Anderson es un autor que trabaja directamente sobre la noción de artificio, al punto de que, en sus pasajes más radicalizados, pareciera un artista conceptual. En Gran hotel Budapest hasta los escenarios reales en los que se filmó (calles angostas de pueblos europeos) parecen convertidos, deliberadamente, en escenografías. Anderson como cineasta instagramer: su "filtro" modifica la realidad. Pero el mismo efecto se aplica también a las actuaciones y allí donde podría haber naturalidad, Anderson "teatraliza". Siempre que vemos una de sus películas el artificio está en primer plano, como un Magritt al revés que parece decirnos: ESTO ES UNA PELÍCULA.
Hay artistas que aspiran a la perfección, y este también es su caso. El problema es que la perfección no es un lugar posible y se parece más a un espejismo, a esos charcos de agua que se forman en la ruta en los días de sol y a los que nunca podemos alcanzar. En esa búsqueda imposible se va la vida del artista, y finalmente ahí está su goce, por decirlo en términos psicoanalíticos. Otros, en cambio, también geniales, prefieren transitar el sendero de la imperfección voluntaria: Lou Reed, Roberto Arlt. Y acá vuelve Salinger, otro escritor de la perfección, que llevó tan al límite su síntoma que terminó dejando de publicar.
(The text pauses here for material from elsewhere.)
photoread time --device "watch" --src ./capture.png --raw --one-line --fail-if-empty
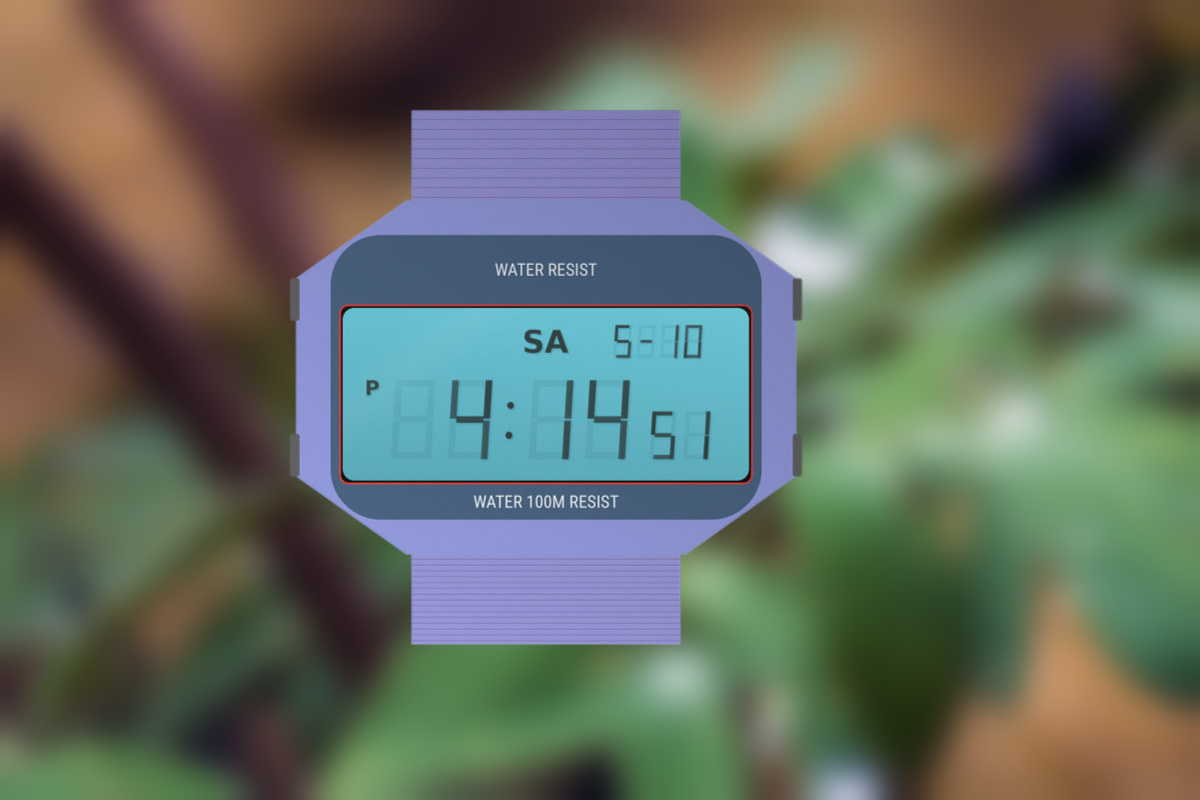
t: 4:14:51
¿Cuánto de todo esto aparecerá en la película nueva de Wes Anderson? ¿Cuántos centímetros más habrá corrido el límite de su alucinación cinematográfica, de su empecinamiento formal? Dentro de poco lo sabremos. Quizás el día del estreno me lo encuentre a mi vecino en la primera fila de la sala, con su gorro de lana bordó, abstraído en el laberinto de una película de cuatro horas.